Having hammered the menu aesthetic into a cohesive form, it was time to fall upon the actual gameplay interface, and knock that into place. Ideally, games don't need to hold your hand through every simple action: you want it to feel like you're pulling on clothes that fit exactly as they should, without a tailor fussing about, or an instruction manual to refer to.
But when I sat people down with an early prototype of Chess Heroes, and they asked "which one am I," when there was a single white King, on the left, facing off against three black Pawns, I realized that there would have to be more handholding that I originally thought.
I'll admit, I spun my wheels for a bit, desperate for a way to indicate to the player what was going on, without using ugly in-game menus or text. Finally, I decided to pull up some videos of an old-school tactics game: Heroes of Might and Magic II. When I saw the cursor icons, I realized: that was the core solution!

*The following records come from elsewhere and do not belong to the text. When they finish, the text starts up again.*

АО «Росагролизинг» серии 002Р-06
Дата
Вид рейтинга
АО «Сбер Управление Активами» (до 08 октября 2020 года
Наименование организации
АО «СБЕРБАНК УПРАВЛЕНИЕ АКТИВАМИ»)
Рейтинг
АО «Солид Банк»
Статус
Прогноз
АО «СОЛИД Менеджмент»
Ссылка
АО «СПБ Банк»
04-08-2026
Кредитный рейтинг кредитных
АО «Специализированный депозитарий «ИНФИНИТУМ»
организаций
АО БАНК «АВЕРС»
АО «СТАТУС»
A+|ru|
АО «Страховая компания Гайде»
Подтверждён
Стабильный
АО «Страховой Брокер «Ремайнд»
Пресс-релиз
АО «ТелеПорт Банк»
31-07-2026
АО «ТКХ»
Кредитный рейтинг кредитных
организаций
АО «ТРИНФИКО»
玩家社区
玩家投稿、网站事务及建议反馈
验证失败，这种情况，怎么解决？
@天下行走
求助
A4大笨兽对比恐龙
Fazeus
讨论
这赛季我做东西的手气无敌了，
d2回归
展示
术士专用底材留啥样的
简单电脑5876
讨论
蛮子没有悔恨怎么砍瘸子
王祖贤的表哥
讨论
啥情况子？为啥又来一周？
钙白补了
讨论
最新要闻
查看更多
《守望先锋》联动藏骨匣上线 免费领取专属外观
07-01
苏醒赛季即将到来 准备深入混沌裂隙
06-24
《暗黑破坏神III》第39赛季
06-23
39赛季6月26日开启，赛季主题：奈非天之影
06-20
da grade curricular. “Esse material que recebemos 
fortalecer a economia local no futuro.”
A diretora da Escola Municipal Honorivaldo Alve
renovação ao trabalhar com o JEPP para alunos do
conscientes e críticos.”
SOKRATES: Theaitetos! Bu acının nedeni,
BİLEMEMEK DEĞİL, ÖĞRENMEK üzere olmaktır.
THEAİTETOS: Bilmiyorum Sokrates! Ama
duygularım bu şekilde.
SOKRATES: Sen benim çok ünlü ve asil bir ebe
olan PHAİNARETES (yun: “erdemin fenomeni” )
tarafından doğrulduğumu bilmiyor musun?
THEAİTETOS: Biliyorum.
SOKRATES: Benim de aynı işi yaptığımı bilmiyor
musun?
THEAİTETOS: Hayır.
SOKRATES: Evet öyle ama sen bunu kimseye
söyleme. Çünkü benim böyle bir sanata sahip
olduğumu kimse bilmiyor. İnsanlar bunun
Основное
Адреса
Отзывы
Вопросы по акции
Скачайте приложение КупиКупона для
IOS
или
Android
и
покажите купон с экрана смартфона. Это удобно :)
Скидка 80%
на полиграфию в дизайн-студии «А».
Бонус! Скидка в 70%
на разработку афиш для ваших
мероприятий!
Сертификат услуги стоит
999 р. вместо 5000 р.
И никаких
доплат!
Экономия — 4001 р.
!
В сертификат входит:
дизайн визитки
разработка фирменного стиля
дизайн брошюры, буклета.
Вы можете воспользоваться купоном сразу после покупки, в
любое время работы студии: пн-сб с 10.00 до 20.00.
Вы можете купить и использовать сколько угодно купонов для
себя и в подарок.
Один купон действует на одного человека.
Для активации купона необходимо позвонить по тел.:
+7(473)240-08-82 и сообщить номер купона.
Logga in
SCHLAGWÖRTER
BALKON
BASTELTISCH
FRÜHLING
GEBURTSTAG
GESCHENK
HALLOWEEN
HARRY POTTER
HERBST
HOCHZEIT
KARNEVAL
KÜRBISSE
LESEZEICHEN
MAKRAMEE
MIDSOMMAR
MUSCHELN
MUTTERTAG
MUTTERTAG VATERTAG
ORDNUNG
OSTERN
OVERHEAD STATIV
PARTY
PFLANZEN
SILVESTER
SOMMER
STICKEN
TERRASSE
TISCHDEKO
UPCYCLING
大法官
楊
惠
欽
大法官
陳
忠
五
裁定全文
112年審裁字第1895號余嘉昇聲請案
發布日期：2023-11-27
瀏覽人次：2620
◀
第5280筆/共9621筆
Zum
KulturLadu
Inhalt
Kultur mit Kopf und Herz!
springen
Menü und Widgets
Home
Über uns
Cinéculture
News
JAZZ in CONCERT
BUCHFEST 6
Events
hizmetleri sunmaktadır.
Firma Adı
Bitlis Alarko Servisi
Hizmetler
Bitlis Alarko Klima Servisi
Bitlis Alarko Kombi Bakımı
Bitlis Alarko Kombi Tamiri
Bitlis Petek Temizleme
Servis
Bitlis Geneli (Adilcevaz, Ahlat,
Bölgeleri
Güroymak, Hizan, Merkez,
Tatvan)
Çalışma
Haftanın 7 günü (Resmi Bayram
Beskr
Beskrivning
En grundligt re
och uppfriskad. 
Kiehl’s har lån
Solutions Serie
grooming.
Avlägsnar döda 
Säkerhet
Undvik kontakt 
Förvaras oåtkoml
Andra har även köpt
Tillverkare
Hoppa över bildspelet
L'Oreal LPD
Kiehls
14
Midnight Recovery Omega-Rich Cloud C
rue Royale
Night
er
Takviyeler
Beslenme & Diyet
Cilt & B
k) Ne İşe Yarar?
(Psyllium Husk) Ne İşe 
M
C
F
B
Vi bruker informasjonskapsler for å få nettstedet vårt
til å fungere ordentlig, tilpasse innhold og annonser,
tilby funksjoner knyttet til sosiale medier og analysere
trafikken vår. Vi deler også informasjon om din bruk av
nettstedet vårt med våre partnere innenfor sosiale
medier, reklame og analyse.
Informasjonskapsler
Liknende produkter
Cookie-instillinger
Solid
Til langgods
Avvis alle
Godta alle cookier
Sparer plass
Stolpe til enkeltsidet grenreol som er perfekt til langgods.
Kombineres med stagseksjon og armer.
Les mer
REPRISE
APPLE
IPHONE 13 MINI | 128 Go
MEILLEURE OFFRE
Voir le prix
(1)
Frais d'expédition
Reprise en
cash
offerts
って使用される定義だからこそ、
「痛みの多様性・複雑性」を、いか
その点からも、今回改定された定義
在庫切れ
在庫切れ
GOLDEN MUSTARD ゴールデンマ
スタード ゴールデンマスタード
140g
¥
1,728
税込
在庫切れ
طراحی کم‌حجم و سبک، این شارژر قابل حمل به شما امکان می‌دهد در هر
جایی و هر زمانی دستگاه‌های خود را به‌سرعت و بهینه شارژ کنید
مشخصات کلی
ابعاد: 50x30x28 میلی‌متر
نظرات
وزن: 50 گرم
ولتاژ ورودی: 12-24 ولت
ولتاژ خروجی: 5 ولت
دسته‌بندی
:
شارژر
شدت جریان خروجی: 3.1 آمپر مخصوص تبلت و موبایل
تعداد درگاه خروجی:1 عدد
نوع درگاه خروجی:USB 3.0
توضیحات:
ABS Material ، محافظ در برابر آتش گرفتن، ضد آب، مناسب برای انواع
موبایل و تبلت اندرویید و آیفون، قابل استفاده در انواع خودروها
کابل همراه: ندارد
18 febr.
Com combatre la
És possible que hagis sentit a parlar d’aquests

I'd shied away from custom cursors in Unity before, because they rendered at game speed instead of hardware speed (imagine a target reticle following your mouse, and only catching up when you slowed it down). But in Unity 4, they introduced hardware-speed custom cursors!
Happily, I went to game-icons.net, found some likely candidates, and went to work. Here are the results so far:
This changes the cursor into a "verb," so to speak: select, move, kill, etc. The next questions players have are: what is the subject ("who is doing this verb?") and what is the object?
Without the ability to dynamically draw an outline around mesh objects (I believe that's only in Unity Pro), I fell back on an old "cel-shading" trick: increasing the scale of a mesh and reversing the normals.*
It's not perfect, but for now, it's Good Enough. You move the mouse around, and the cursor changes to a Pointing Finger when it goes over a chess piece. You click, the piece glows gold, and the finger now has an X on it. You click, it's deselected, and the finger goes back to normal. Ah! Select and deselect.
You select the piece again, then move the cursor around the screen. You highlight a space, and see a boot: walk here. You highlight an enemy piece, it glows red, and the cursor becomes a sword: capture this. It all makes sense! That's a happy place to be right now.
* Everything in a game is drawn with triangles, and every triangle is one-sided. The side it faces is represented by the normal (I don't know why it's called that!). Imagine a perfect one-way mirror: one side is transparent, while you can see your face on the other side. That side is where the normal is facing.